Lines of data
>>>>>

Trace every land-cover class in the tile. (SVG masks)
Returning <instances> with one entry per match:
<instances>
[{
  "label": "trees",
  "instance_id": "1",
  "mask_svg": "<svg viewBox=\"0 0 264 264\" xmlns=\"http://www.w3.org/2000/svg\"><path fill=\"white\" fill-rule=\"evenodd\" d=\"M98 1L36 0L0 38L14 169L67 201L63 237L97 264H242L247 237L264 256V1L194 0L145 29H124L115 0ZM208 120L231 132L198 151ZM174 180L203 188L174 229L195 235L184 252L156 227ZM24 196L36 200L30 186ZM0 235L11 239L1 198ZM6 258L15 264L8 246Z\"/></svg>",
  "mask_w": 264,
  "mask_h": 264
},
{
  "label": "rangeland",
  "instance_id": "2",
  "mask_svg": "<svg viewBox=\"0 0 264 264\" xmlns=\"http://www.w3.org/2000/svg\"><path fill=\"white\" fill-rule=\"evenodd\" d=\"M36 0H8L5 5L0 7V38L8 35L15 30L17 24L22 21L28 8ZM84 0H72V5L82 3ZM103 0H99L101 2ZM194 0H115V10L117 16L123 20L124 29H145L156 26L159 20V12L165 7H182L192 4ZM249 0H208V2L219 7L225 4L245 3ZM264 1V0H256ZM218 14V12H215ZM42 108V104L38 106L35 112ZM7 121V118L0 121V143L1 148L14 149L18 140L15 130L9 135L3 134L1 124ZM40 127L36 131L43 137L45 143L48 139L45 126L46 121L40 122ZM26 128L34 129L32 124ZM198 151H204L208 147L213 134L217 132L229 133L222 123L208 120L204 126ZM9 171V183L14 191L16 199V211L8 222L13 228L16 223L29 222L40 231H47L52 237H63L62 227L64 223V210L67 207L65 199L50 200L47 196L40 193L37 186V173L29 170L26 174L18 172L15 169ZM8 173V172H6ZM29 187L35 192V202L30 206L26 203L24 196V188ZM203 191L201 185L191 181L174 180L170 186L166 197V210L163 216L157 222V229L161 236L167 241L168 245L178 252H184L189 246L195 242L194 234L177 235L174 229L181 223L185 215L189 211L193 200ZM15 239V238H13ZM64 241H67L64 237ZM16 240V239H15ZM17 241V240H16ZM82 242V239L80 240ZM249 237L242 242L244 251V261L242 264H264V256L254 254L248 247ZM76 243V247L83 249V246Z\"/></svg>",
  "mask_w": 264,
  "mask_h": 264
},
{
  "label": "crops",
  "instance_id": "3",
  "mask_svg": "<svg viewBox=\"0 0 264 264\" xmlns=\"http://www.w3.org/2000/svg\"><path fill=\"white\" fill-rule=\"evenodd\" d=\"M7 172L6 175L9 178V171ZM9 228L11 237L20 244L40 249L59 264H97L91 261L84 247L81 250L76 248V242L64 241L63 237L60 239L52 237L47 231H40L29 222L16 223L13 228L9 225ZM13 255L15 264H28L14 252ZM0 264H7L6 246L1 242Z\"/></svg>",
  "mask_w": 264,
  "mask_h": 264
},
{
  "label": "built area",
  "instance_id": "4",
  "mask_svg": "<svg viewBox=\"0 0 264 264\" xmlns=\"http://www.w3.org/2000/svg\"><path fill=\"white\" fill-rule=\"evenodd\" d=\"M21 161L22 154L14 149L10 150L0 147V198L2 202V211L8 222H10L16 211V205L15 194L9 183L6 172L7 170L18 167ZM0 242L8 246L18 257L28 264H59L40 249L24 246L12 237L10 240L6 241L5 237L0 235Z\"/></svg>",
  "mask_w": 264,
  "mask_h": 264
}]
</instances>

<<<<<

Emit the full listing verbatim.

## EXERCISE RESULT
Trace every land-cover class in the tile. (SVG masks)
Returning <instances> with one entry per match:
<instances>
[{
  "label": "trees",
  "instance_id": "1",
  "mask_svg": "<svg viewBox=\"0 0 264 264\" xmlns=\"http://www.w3.org/2000/svg\"><path fill=\"white\" fill-rule=\"evenodd\" d=\"M98 1L36 0L0 38L14 169L67 201L63 237L97 264H242L247 237L264 256V1L194 0L145 29H124L115 0ZM208 120L231 132L198 151ZM174 180L203 188L174 229L195 235L184 252L156 227ZM24 196L36 200L30 186ZM0 235L11 239L1 198ZM6 258L15 264L8 246Z\"/></svg>",
  "mask_w": 264,
  "mask_h": 264
},
{
  "label": "rangeland",
  "instance_id": "2",
  "mask_svg": "<svg viewBox=\"0 0 264 264\" xmlns=\"http://www.w3.org/2000/svg\"><path fill=\"white\" fill-rule=\"evenodd\" d=\"M36 0H8L5 5L0 7V38L8 35L15 30L17 24L22 21L28 8ZM84 0H72V5L82 3ZM103 0H99L101 2ZM194 0H115V10L117 16L123 20L124 29H145L156 26L159 20V12L165 7H182L192 4ZM249 0H208V2L219 7L225 4L245 3ZM264 1V0H256ZM218 14V12H215ZM42 108V104L38 106L35 112ZM7 121V118L0 121V143L1 148L14 149L18 140L15 130L9 135L3 134L1 124ZM40 127L36 131L43 137L45 143L48 139L45 126L46 121L40 122ZM26 128L34 129L32 124ZM198 151H204L208 147L213 134L217 132L229 133L222 123L208 120L204 126ZM9 171V183L14 191L16 199V211L8 222L13 228L16 223L29 222L40 231H47L52 237H63L62 227L64 223V210L67 207L65 199L50 200L47 196L40 193L37 186V173L29 170L26 174L18 172L15 169ZM8 173V172H6ZM29 187L35 192V202L30 206L26 203L24 196V188ZM203 191L201 185L191 181L174 180L170 186L166 197V210L163 216L157 222V229L161 236L167 241L168 245L178 252H184L189 246L195 242L194 234L177 235L174 229L181 223L185 215L189 211L193 200ZM15 239V238H13ZM64 241H67L64 237ZM16 240V239H15ZM17 241V240H16ZM82 242V239L80 240ZM249 237L242 242L244 251V261L242 264H264V256L254 254L248 247ZM76 243V247L83 249V246Z\"/></svg>",
  "mask_w": 264,
  "mask_h": 264
},
{
  "label": "crops",
  "instance_id": "3",
  "mask_svg": "<svg viewBox=\"0 0 264 264\" xmlns=\"http://www.w3.org/2000/svg\"><path fill=\"white\" fill-rule=\"evenodd\" d=\"M7 172L6 175L9 178V171ZM9 228L11 237L20 244L40 249L59 264H97L91 261L84 247L81 250L76 248V242L64 241L63 237L60 239L52 237L47 231H40L29 222L16 223L13 228L9 225ZM13 255L15 264H28L14 252ZM0 264H7L6 246L1 242Z\"/></svg>",
  "mask_w": 264,
  "mask_h": 264
},
{
  "label": "built area",
  "instance_id": "4",
  "mask_svg": "<svg viewBox=\"0 0 264 264\" xmlns=\"http://www.w3.org/2000/svg\"><path fill=\"white\" fill-rule=\"evenodd\" d=\"M21 161L22 154L14 149L10 150L0 147V198L2 202V211L8 222H10L16 211V205L15 194L9 183L6 172L7 170L18 167ZM0 242L8 246L18 257L28 264H59L40 249L24 246L12 237L10 240L6 241L5 237L0 235Z\"/></svg>",
  "mask_w": 264,
  "mask_h": 264
}]
</instances>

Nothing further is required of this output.